■ **What you have to do**
Starting with the line that contains "line: (928, 762)", copy every line through the end of the data below, exactly and with nothing added.

■ **Data extract**
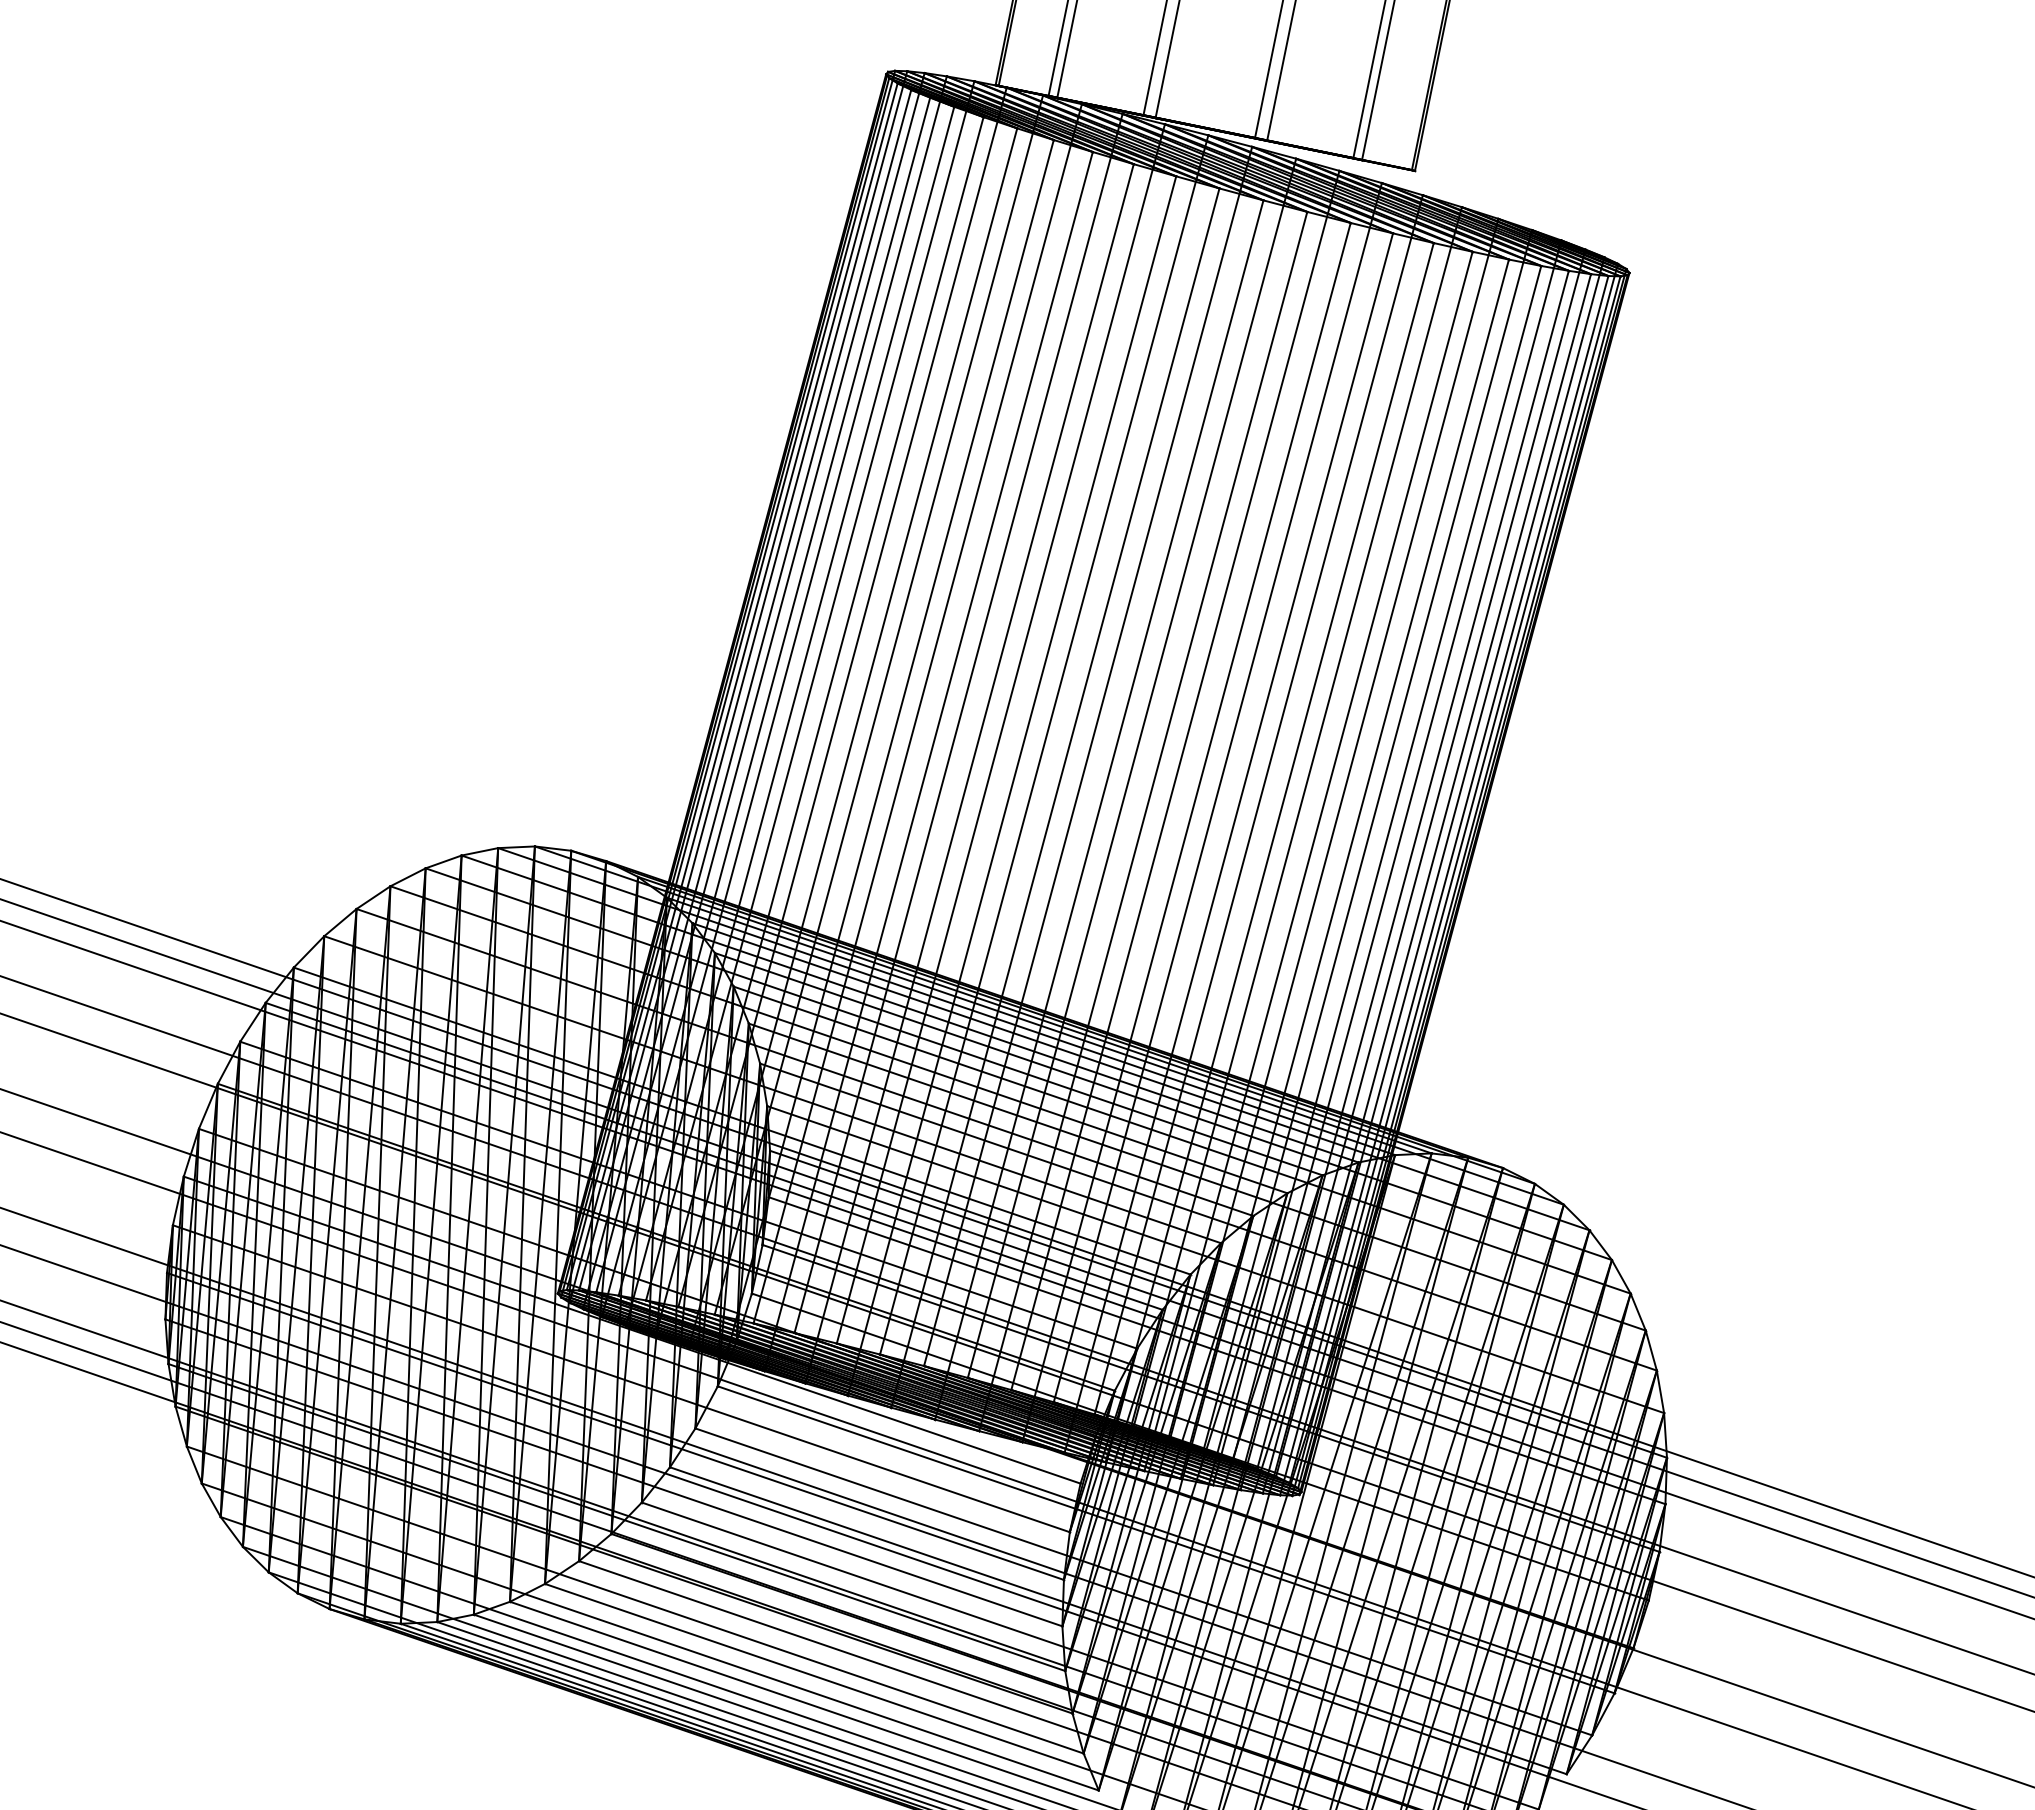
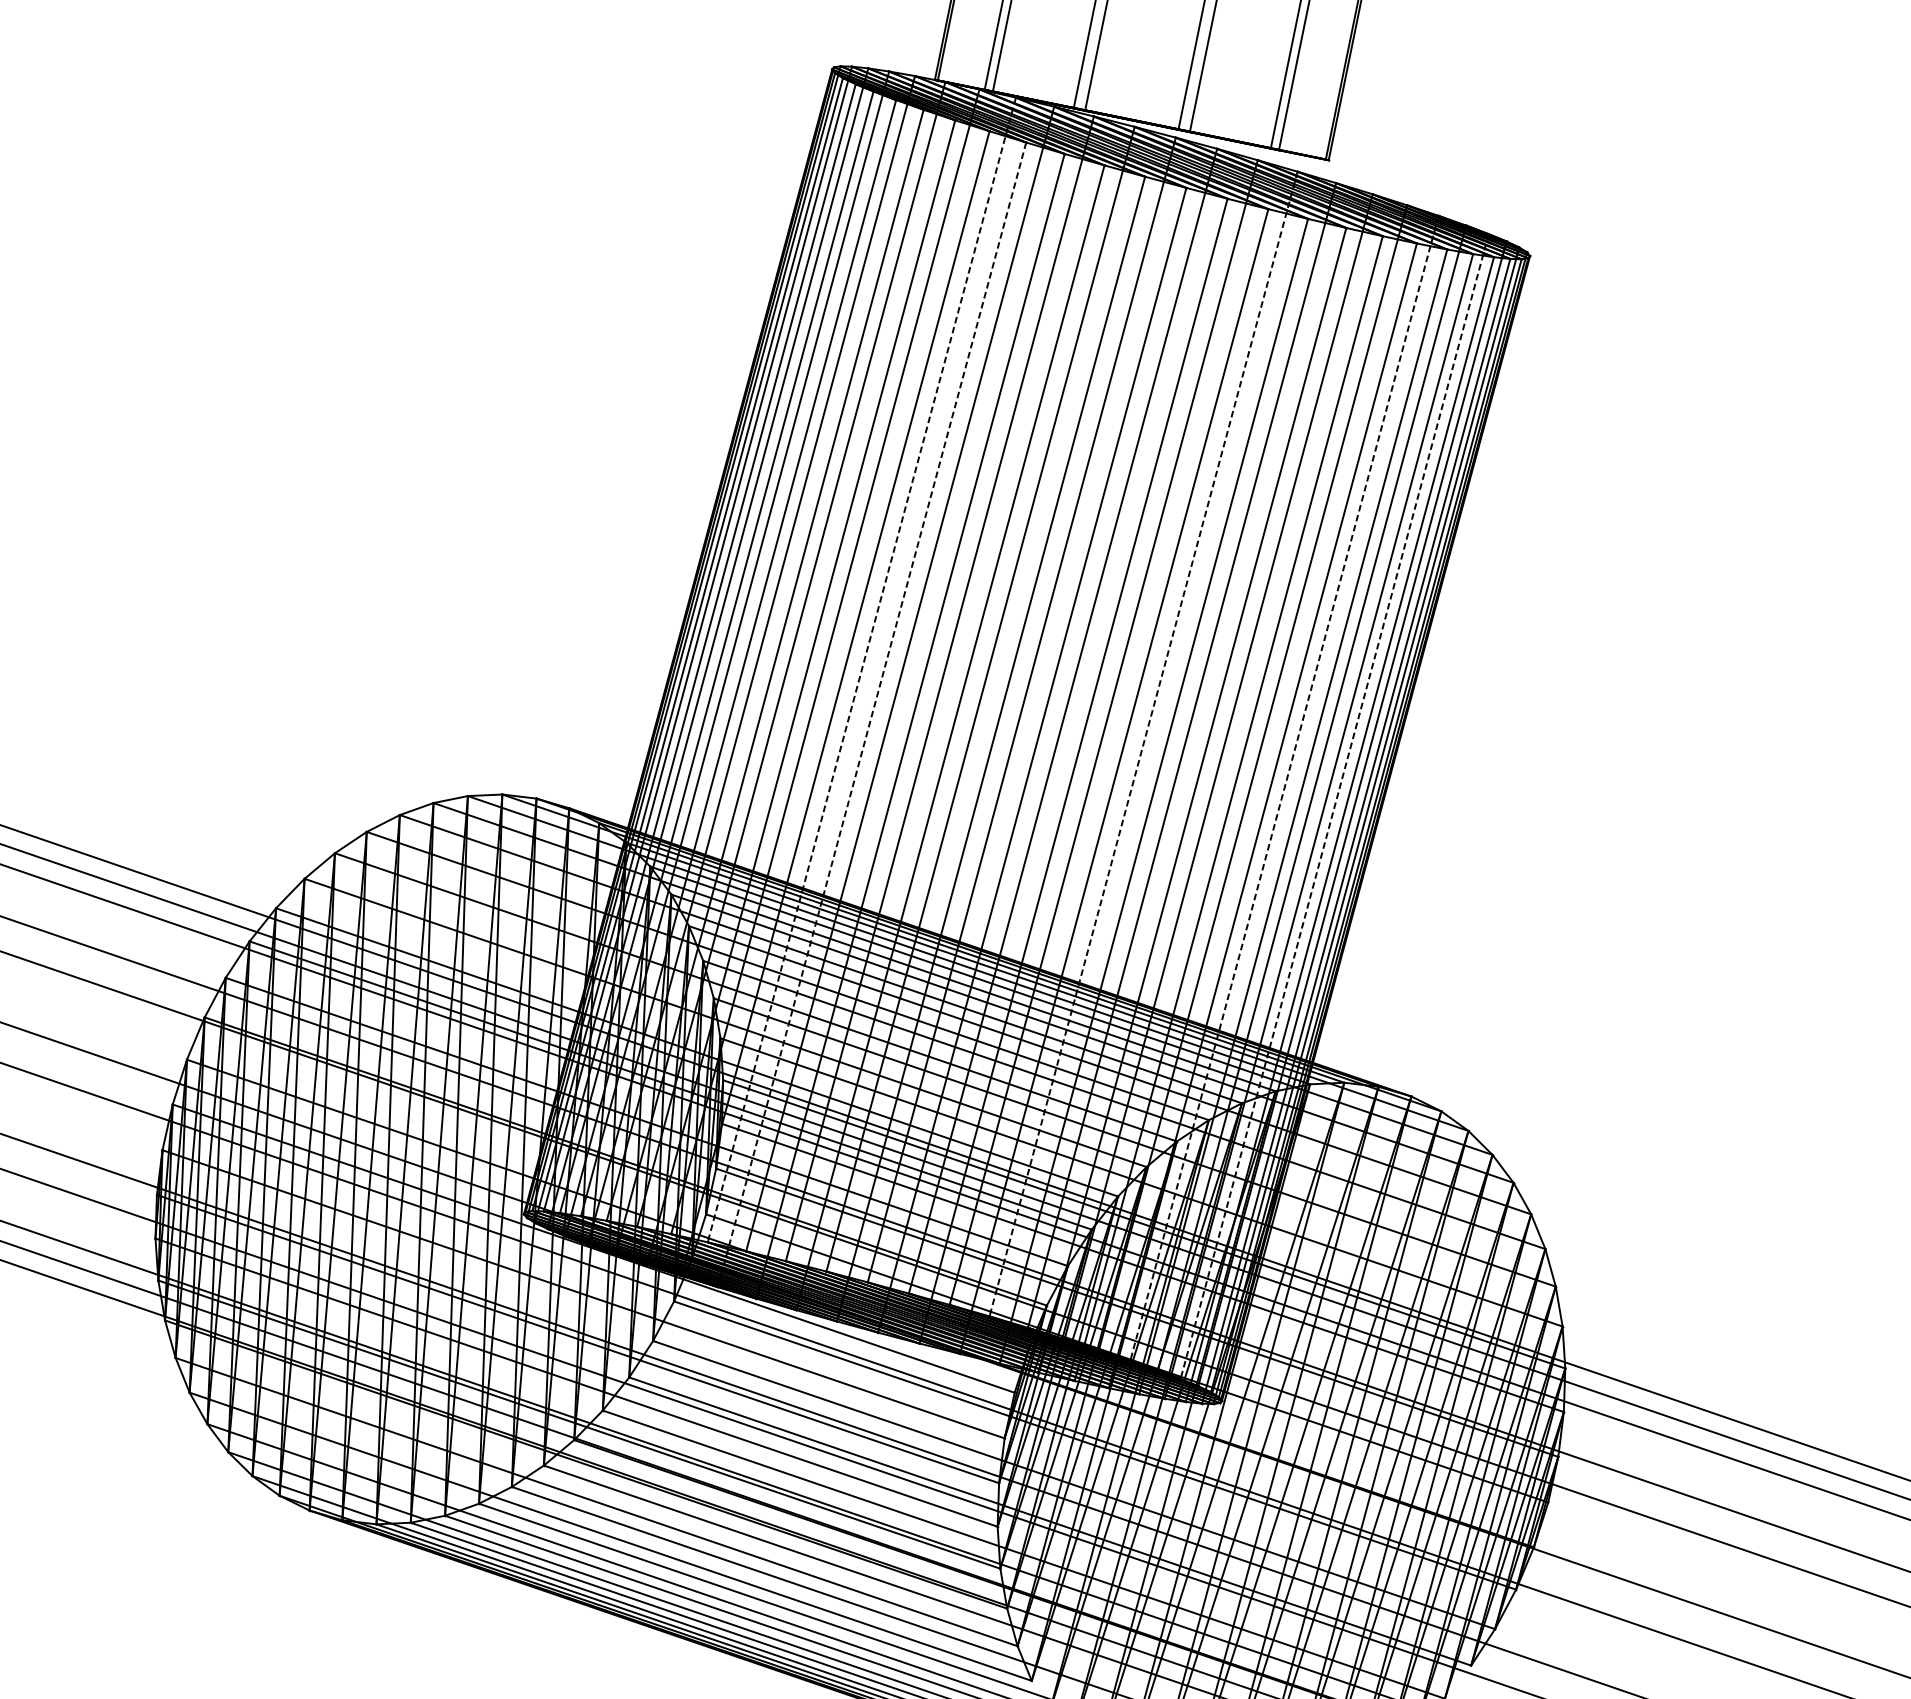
line: (917, 714) -> (861, 670), solid -> dashed
line: (928, 762) -> (871, 715), solid -> dashed
line: (1217, 793) -> (1143, 744), solid -> dashed
line: (1367, 840) -> (1284, 788), solid -> dashed
line: (1421, 859) -> (1334, 806), solid -> dashed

■ **Written solution**
line: (928, 762) -> (871, 715), solid -> dashed
line: (1217, 793) -> (1143, 744), solid -> dashed
line: (1367, 840) -> (1284, 788), solid -> dashed
line: (1421, 859) -> (1334, 806), solid -> dashed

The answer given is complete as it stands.